フローの実行とスケジュール
Q1SingleScheduleコンポーネントで登録したスケジュールはどこで確認できますか?
A
スケジュールコンポーネント(SingleSchedule, IntervalSchedule, RegularSchedule)で設定したスケジュールはScheduleListコンポーネントの出力結果で確認できます。 フローサービス管理コンソール(FSMC)やフローデザイナーの実行設定画面では表示されません。 また、ScheduleListコンポーネントの出力結果には実行設定で設定したスケジュールは含まれません。
Q2デザイナーのURL実行設定画面で「ブラウザから実行」ボタンがグレーアウトしてクリックできません
A
フローサービス管理コンソール(FSMC)の「設定」-「サービス」-「フロー」の「通信」画面でHTTPリスナーが無効になっているときには、フローデザイナーのURL実行設定画面で「ブラウザから実行」ボタンはグレーアウトされ、クリックすることはできません。 FSMCからHTTPリスナーの状態を確認してください。
Q3「HTTPコンテキストパスが設定されていません」というメッセージが出力されてURLトリガーを設定できません
A
URLトリガーを作成するユーザーのコンテキストパスが設定されていないときに出力されるメッセージです。

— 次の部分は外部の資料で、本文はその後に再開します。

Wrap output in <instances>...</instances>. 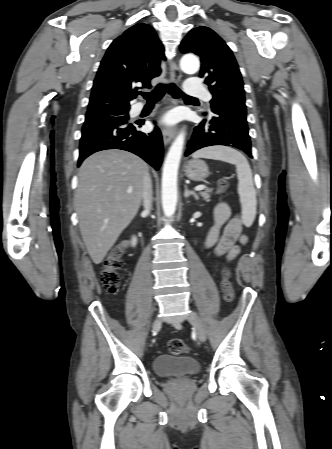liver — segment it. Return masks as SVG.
Returning a JSON list of instances; mask_svg holds the SVG:
<instances>
[{"label":"liver","mask_w":332,"mask_h":449,"mask_svg":"<svg viewBox=\"0 0 332 449\" xmlns=\"http://www.w3.org/2000/svg\"><path fill=\"white\" fill-rule=\"evenodd\" d=\"M147 172L141 158L117 149L97 152L82 163L75 207L84 244L95 264L102 262L136 216Z\"/></svg>","instance_id":"obj_1"}]
</instances>
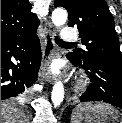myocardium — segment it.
<instances>
[{
    "label": "myocardium",
    "instance_id": "myocardium-1",
    "mask_svg": "<svg viewBox=\"0 0 122 123\" xmlns=\"http://www.w3.org/2000/svg\"><path fill=\"white\" fill-rule=\"evenodd\" d=\"M86 84H87V81L85 79H80L78 86H79V88H84L86 86Z\"/></svg>",
    "mask_w": 122,
    "mask_h": 123
}]
</instances>
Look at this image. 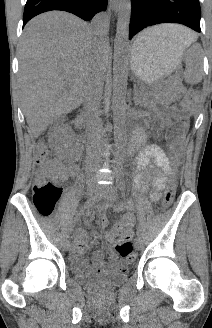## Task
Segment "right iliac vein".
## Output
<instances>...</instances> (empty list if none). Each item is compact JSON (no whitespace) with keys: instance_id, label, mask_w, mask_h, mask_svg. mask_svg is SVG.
<instances>
[{"instance_id":"1","label":"right iliac vein","mask_w":212,"mask_h":328,"mask_svg":"<svg viewBox=\"0 0 212 328\" xmlns=\"http://www.w3.org/2000/svg\"><path fill=\"white\" fill-rule=\"evenodd\" d=\"M94 190H95V187H94L93 183H91V182L88 183L87 190H86L87 195L92 196L94 193ZM70 247H71L70 239H69V237H66V239L64 240V243H63V248L65 251H69Z\"/></svg>"}]
</instances>
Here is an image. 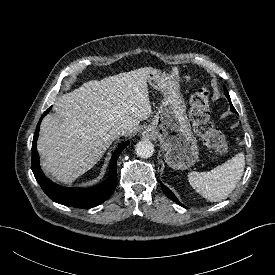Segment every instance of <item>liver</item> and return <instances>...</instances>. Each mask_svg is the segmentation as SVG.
<instances>
[{"label": "liver", "instance_id": "6515ba94", "mask_svg": "<svg viewBox=\"0 0 275 275\" xmlns=\"http://www.w3.org/2000/svg\"><path fill=\"white\" fill-rule=\"evenodd\" d=\"M151 67L92 80L60 96L55 115L40 125L37 150L41 166L57 181L71 183L90 170L119 135L137 130L150 117L147 80Z\"/></svg>", "mask_w": 275, "mask_h": 275}]
</instances>
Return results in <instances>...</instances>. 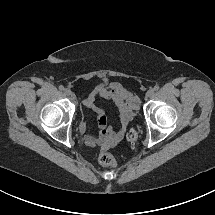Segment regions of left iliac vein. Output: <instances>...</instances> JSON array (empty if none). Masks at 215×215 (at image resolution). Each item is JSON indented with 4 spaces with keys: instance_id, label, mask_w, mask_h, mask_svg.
Instances as JSON below:
<instances>
[{
    "instance_id": "obj_1",
    "label": "left iliac vein",
    "mask_w": 215,
    "mask_h": 215,
    "mask_svg": "<svg viewBox=\"0 0 215 215\" xmlns=\"http://www.w3.org/2000/svg\"><path fill=\"white\" fill-rule=\"evenodd\" d=\"M153 94H154V90L150 89V90L147 91L146 96L151 97Z\"/></svg>"
}]
</instances>
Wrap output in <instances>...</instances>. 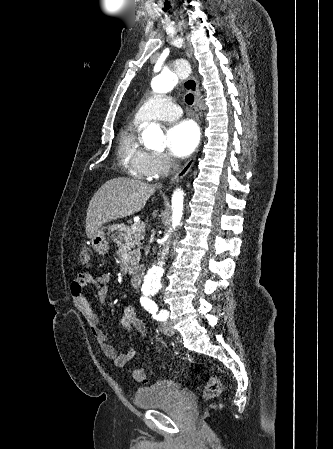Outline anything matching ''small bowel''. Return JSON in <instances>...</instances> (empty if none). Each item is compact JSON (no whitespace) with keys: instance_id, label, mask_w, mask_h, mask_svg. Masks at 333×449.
I'll return each instance as SVG.
<instances>
[{"instance_id":"small-bowel-1","label":"small bowel","mask_w":333,"mask_h":449,"mask_svg":"<svg viewBox=\"0 0 333 449\" xmlns=\"http://www.w3.org/2000/svg\"><path fill=\"white\" fill-rule=\"evenodd\" d=\"M110 276L108 273H102L93 277L89 272L79 273L71 283L70 291L75 308L82 315L88 329L95 338L103 354L113 360L116 366L123 367L135 356L134 348L128 349L124 353H118L109 343L108 336L101 329L98 316L86 297V289L94 286L97 289V295L101 302L107 297V285ZM120 327L131 334L137 344L144 341L146 336V326L136 310L128 306L125 308L120 319Z\"/></svg>"}]
</instances>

管理コンソール(FSMC)の「ツール」-「アカウント」画面のコンテキスト設定で「HTTPユーザーとして使用」が「ON」に設定されているか確認してください。
Q4URL実行設定の「公開するプロトコル」のサーバーアドレスを変更することはできますか
A
フローデザイナーの実行設定画面で確認できる「公開するプロトコル」は下記の文字列の組み合わせで表示されサーバーアドレス含めこの値を直接編集して変更することはできません。
http(s)://<サーバーアドレス>:<ポート番号(デフォルトでは21380)>/<ユーザーコンテキスト><相対パス>
「公開するプロトコル」で表示されるサーバーアドレスは実行設定画面を開いているフローデザイナーからサーバーへ接続している情報をもとに表示されます。
例:「サーバー名」にlocalhostとして接続しているときに「公開するプロトコル」で表示される文字列
http://localhost:21380/guest/Project1/Flow1
フローの実行URLとして使用するサーバーアドレスのホスト名やIPアドレスは「公開するプロトコル」で表示される文字列と一致していなくても、httpリクエスト送信元のクライアントからASTERIA Warpサーバーへ接続が確立できる値であれば問題ありません。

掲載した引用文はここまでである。